Extracted information Start Marker

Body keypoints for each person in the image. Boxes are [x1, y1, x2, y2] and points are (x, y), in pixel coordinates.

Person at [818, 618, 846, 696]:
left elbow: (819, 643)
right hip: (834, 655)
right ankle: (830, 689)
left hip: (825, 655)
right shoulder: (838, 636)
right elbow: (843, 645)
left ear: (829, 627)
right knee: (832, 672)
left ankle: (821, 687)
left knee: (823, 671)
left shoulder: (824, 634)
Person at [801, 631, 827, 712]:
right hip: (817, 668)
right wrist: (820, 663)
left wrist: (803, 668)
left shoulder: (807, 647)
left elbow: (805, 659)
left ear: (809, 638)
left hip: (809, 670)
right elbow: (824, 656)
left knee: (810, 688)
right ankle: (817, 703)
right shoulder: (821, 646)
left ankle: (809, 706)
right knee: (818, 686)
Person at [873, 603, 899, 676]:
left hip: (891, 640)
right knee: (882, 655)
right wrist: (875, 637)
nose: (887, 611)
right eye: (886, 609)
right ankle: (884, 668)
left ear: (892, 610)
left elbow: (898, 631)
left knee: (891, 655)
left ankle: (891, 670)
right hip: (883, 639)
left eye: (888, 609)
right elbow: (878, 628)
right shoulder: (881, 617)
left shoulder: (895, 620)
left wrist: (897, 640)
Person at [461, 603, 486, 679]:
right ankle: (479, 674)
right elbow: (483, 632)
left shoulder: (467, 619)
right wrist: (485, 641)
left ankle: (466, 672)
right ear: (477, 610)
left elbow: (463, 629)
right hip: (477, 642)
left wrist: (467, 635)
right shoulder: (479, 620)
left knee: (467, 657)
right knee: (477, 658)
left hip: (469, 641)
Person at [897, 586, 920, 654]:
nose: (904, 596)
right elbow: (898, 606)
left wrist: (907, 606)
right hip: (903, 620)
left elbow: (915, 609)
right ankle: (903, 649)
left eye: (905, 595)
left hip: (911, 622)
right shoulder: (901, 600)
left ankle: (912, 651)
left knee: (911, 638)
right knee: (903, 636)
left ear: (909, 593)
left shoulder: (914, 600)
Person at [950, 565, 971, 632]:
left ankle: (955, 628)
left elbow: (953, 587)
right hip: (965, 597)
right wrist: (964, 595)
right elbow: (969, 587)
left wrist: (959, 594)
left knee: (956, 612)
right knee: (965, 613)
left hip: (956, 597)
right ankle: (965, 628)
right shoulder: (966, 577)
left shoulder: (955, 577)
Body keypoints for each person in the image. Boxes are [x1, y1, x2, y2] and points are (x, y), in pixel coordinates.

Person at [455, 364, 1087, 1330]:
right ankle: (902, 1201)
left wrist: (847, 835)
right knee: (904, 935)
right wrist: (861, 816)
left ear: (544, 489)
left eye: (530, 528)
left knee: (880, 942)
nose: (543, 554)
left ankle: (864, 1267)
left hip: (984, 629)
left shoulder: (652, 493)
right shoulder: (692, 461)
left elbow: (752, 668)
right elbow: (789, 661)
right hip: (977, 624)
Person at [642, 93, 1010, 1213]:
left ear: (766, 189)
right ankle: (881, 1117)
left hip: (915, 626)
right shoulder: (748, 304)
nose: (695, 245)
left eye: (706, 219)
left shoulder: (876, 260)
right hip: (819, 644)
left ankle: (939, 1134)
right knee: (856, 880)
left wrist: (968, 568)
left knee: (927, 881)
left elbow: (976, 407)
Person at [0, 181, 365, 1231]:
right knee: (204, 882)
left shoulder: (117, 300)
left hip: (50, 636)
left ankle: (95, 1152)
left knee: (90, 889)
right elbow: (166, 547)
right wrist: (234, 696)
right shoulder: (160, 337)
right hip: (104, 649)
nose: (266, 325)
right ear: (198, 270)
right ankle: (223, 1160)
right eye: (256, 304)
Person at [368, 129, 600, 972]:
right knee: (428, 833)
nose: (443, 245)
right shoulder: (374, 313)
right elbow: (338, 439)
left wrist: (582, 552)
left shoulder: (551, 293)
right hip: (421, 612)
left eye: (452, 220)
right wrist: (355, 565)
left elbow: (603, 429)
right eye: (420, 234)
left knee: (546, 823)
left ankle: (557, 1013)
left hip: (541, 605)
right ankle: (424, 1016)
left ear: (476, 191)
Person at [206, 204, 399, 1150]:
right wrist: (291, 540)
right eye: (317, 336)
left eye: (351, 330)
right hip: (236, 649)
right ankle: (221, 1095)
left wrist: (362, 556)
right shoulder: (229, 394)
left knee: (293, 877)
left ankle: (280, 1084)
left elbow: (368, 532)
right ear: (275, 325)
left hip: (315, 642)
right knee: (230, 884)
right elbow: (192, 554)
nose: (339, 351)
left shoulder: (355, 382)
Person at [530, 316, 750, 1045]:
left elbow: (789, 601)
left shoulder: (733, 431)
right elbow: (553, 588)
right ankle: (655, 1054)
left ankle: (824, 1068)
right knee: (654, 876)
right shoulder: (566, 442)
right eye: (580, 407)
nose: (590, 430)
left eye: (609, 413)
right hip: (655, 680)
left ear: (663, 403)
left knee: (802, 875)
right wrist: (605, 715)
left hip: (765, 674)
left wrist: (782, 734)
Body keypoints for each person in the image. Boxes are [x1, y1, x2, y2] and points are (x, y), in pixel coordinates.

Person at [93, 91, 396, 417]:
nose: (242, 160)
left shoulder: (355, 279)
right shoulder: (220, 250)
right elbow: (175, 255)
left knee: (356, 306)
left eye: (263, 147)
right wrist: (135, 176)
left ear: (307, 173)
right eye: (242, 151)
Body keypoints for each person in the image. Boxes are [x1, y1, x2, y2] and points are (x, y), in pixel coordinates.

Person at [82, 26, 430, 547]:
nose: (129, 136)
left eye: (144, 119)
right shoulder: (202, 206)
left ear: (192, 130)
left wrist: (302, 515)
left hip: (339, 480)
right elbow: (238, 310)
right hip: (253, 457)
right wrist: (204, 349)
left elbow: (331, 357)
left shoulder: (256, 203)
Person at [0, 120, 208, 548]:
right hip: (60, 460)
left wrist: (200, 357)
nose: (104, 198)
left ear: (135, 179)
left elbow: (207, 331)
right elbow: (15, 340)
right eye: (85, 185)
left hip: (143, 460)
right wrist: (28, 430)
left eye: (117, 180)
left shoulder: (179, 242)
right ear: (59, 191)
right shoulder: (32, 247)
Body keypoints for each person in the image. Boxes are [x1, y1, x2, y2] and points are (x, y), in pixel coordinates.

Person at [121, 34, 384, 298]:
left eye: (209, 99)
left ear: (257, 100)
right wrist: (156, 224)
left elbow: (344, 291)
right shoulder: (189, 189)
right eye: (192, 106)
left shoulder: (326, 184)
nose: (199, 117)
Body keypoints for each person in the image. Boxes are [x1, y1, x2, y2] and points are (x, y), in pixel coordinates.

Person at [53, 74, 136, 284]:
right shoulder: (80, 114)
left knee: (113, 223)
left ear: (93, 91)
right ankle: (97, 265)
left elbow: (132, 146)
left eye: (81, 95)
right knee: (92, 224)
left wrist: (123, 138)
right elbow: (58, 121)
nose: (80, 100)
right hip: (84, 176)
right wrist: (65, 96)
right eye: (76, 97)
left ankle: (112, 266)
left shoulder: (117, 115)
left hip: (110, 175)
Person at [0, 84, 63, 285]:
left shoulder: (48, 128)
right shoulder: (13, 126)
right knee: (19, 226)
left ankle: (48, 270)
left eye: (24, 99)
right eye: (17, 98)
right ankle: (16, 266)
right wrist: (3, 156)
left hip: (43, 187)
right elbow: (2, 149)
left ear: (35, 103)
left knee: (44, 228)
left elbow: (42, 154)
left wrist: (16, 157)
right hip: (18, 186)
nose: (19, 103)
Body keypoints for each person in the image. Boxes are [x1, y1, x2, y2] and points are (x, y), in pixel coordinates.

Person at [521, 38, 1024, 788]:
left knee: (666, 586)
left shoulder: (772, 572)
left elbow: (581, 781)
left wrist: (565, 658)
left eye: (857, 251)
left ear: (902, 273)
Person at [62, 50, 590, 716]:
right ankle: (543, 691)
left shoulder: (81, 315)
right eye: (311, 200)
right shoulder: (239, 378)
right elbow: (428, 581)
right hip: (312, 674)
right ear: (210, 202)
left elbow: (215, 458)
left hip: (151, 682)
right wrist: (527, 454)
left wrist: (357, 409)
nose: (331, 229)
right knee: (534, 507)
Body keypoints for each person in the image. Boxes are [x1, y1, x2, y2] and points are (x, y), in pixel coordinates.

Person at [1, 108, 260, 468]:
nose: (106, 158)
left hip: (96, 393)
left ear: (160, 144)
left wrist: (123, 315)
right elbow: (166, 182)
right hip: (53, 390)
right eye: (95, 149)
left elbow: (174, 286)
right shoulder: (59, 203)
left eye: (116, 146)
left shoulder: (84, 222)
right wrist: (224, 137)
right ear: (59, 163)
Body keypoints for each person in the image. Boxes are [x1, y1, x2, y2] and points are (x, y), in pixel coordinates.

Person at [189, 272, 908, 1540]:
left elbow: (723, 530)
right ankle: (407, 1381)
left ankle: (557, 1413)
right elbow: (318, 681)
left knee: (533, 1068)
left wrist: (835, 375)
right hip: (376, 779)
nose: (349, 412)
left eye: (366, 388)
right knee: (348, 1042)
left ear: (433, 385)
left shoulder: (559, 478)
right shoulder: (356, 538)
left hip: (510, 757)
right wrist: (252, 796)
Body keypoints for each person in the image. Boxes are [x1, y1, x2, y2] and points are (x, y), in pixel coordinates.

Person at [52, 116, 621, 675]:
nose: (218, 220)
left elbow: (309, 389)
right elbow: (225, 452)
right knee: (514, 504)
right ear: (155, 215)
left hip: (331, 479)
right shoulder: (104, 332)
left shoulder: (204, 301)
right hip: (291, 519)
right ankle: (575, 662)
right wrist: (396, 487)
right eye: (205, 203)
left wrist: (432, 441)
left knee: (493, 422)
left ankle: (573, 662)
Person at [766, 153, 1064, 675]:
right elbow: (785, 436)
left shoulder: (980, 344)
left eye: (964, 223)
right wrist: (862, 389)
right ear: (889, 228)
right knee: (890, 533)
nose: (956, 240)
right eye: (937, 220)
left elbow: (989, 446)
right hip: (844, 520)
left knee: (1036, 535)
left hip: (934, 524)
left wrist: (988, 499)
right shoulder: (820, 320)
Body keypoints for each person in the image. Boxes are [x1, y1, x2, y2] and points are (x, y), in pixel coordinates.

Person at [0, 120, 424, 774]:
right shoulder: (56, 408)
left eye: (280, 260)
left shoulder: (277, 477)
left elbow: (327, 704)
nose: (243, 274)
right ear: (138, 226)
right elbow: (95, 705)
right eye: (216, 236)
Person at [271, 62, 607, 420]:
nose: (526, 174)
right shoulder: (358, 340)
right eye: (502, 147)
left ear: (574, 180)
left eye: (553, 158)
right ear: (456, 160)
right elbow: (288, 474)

Extracted information End Marker

What needs to be done » Could you reproduce, exactly, every line above from the line with "right ear: (889, 228)" to the line with "left ear: (574, 180)", and no other line? Both ends count.

Answer »
right ear: (889, 228)
right knee: (890, 533)
nose: (956, 240)
right eye: (937, 220)
left elbow: (989, 446)
right hip: (844, 520)
left knee: (1036, 535)
left hip: (934, 524)
left wrist: (988, 499)
right shoulder: (820, 320)
Body keypoints for each person in the image. Boxes are [x1, y1, x2, y2] and points are (x, y), in pixel coordinates.

Person at [0, 120, 424, 774]:
right shoulder: (56, 408)
left eye: (280, 260)
left shoulder: (277, 477)
left elbow: (327, 704)
nose: (243, 274)
right ear: (138, 226)
right elbow: (95, 705)
right eye: (216, 236)
Person at [271, 62, 607, 420]:
nose: (526, 174)
right shoulder: (358, 340)
right eye: (502, 147)
left ear: (574, 180)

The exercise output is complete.